裁判

 認知機能が低下し、判断能力を欠く高齢女性に金融機関から現金を払い戻させて受け取ったなどとして準詐欺、窃盗、業務上横領の罪に問われた佐賀市川副町犬井道の元市議、川崎直幸被告(75)の判決公判が12日、佐賀地裁であった。山田直之裁判官は「高齢者の資産をとことんまでむさぼる卑劣きわまりない態様」として懲役6年(求刑懲役8年)を言い渡した。

 判決によると、川崎被告は市議だった時期を含む2021~24年、当時77~80歳だった知人の高齢女性に、金融機関の口座から現金を払い戻させたり、自身の口座に振り込ませたりして計3795万円を受け取ったほか、23~24年、女性の口座から計350万円を引き出して盗んだ。また、24年、自身が会長だった南川副校区自治会長会名義の口座などから計46万円を横領した。
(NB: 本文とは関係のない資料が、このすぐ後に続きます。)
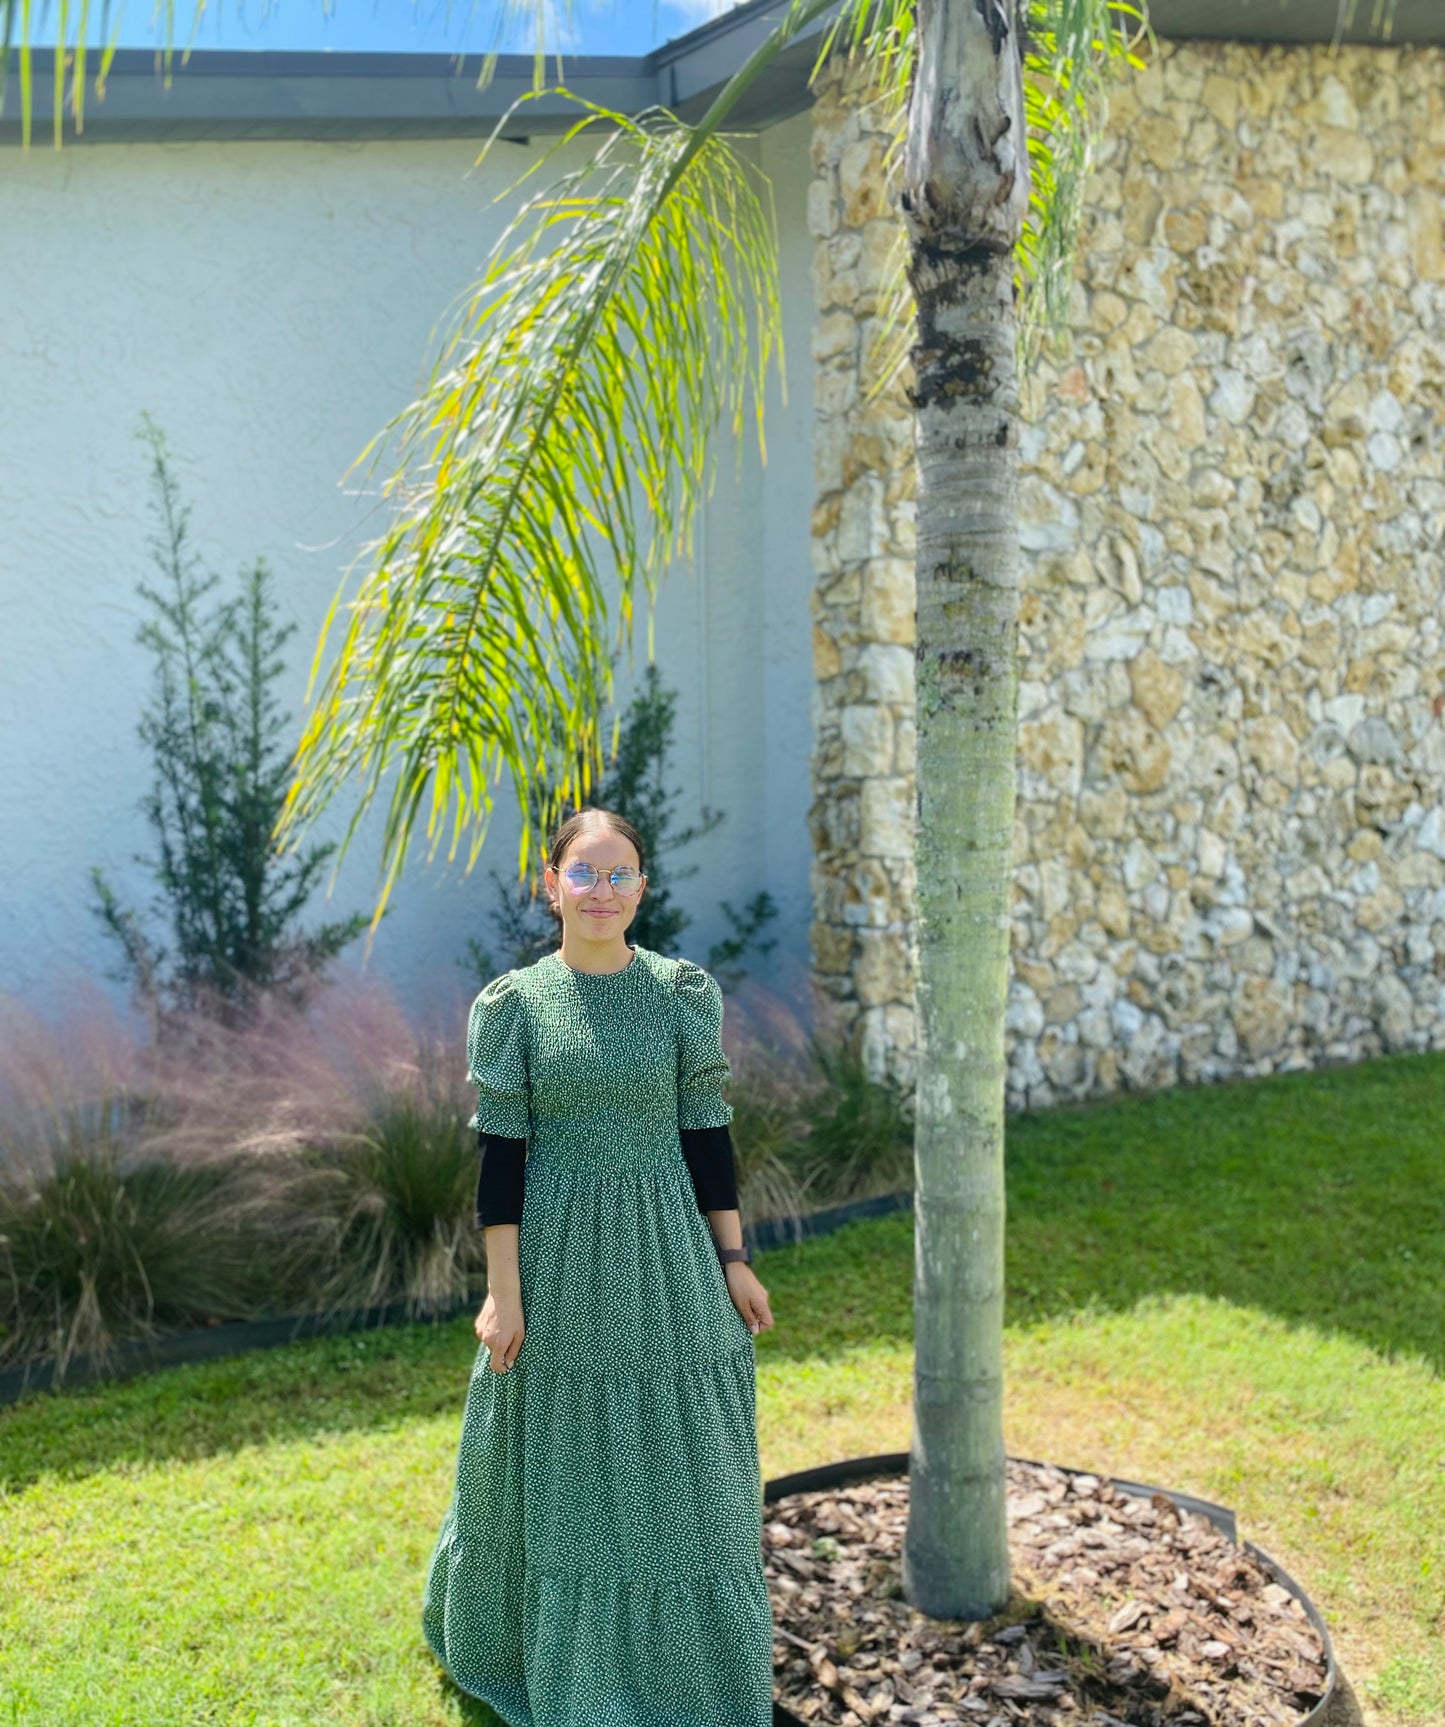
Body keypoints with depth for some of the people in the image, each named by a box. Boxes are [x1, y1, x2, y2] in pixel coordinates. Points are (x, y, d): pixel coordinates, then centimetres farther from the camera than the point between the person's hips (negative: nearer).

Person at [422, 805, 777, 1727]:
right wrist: (503, 1293, -8)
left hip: (666, 1259, 1)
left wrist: (733, 1260, -1)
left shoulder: (684, 992, -2)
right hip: (558, 1261, -1)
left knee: (679, 1465, 8)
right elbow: (501, 1153, -5)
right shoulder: (512, 1003, -4)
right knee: (557, 1462, 13)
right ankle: (558, 1651, 37)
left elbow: (707, 1132, 1)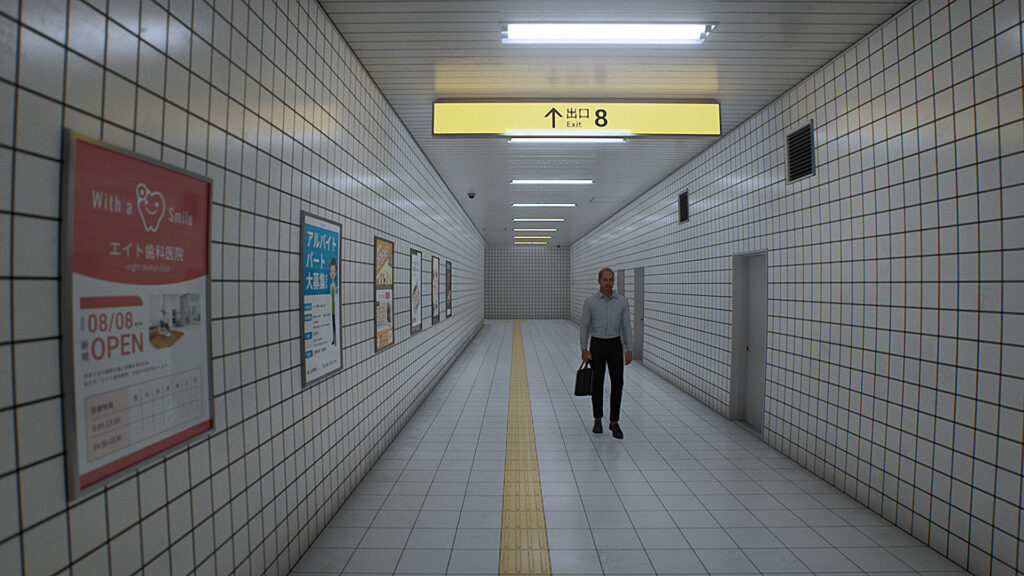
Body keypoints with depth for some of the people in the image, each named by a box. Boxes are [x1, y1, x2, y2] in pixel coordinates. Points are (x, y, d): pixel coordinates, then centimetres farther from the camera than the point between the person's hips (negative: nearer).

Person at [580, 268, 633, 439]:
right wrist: (584, 350, -7)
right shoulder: (590, 302, -5)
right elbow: (584, 326, -2)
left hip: (615, 345, 2)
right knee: (597, 384, 4)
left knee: (617, 383, -5)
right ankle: (598, 419, 21)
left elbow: (626, 327, 2)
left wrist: (629, 350, -3)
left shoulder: (622, 301, 0)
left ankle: (614, 422, 7)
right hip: (597, 345, -1)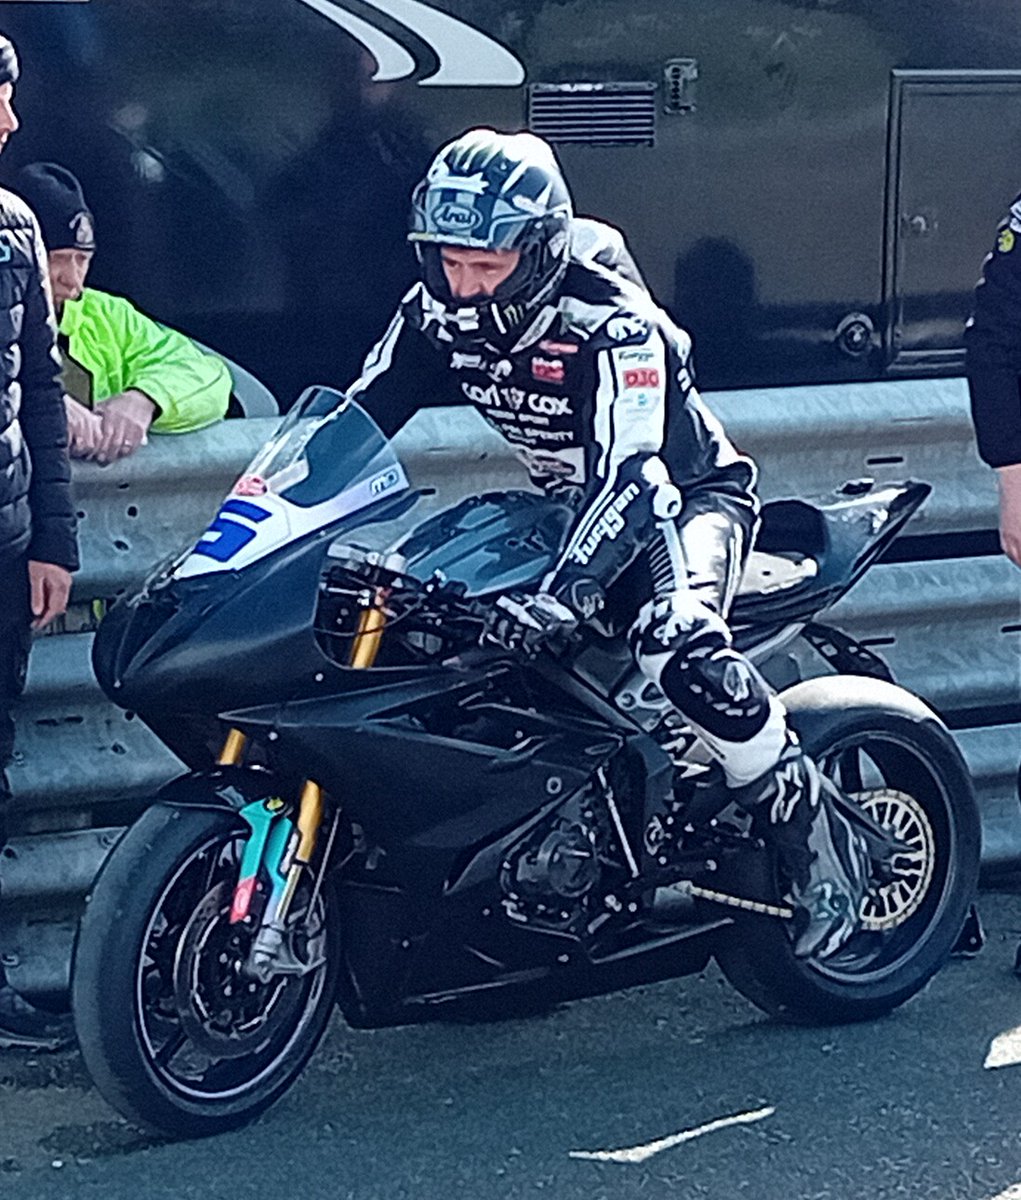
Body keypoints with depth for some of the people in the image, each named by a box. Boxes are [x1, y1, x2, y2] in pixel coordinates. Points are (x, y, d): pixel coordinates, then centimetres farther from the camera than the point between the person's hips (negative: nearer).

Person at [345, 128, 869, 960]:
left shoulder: (611, 325, -30)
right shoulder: (440, 313, -9)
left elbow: (630, 478, -39)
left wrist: (565, 592, -53)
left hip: (689, 495, -8)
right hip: (573, 508, 8)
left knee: (677, 648, -37)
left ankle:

 判決は「多額の資産に目をつけ、認知機能の低下につけこみ、自身の社会的信用や被害者からの信頼を逆手に取った」と指摘。女性は資産のほとんどを失ったうえ、被告が不動産業者に「亡き夫の借金返済のため」とうそを言って、被害者宅の売却を主導したため、被害者は自宅を失い、生活保護を受けるほど困窮するようになったとして「被害者に与えた悪影響は甚大」とした。

 被告が競艇などギャンブルを繰り返していた様子がうかがわれる点なども挙げたうえで「結果に見合った非難を向けるべきだ」と判断した。

 川崎被告は旧川副町議をへて、市議を3期務め、21年10月の市議選で落選した。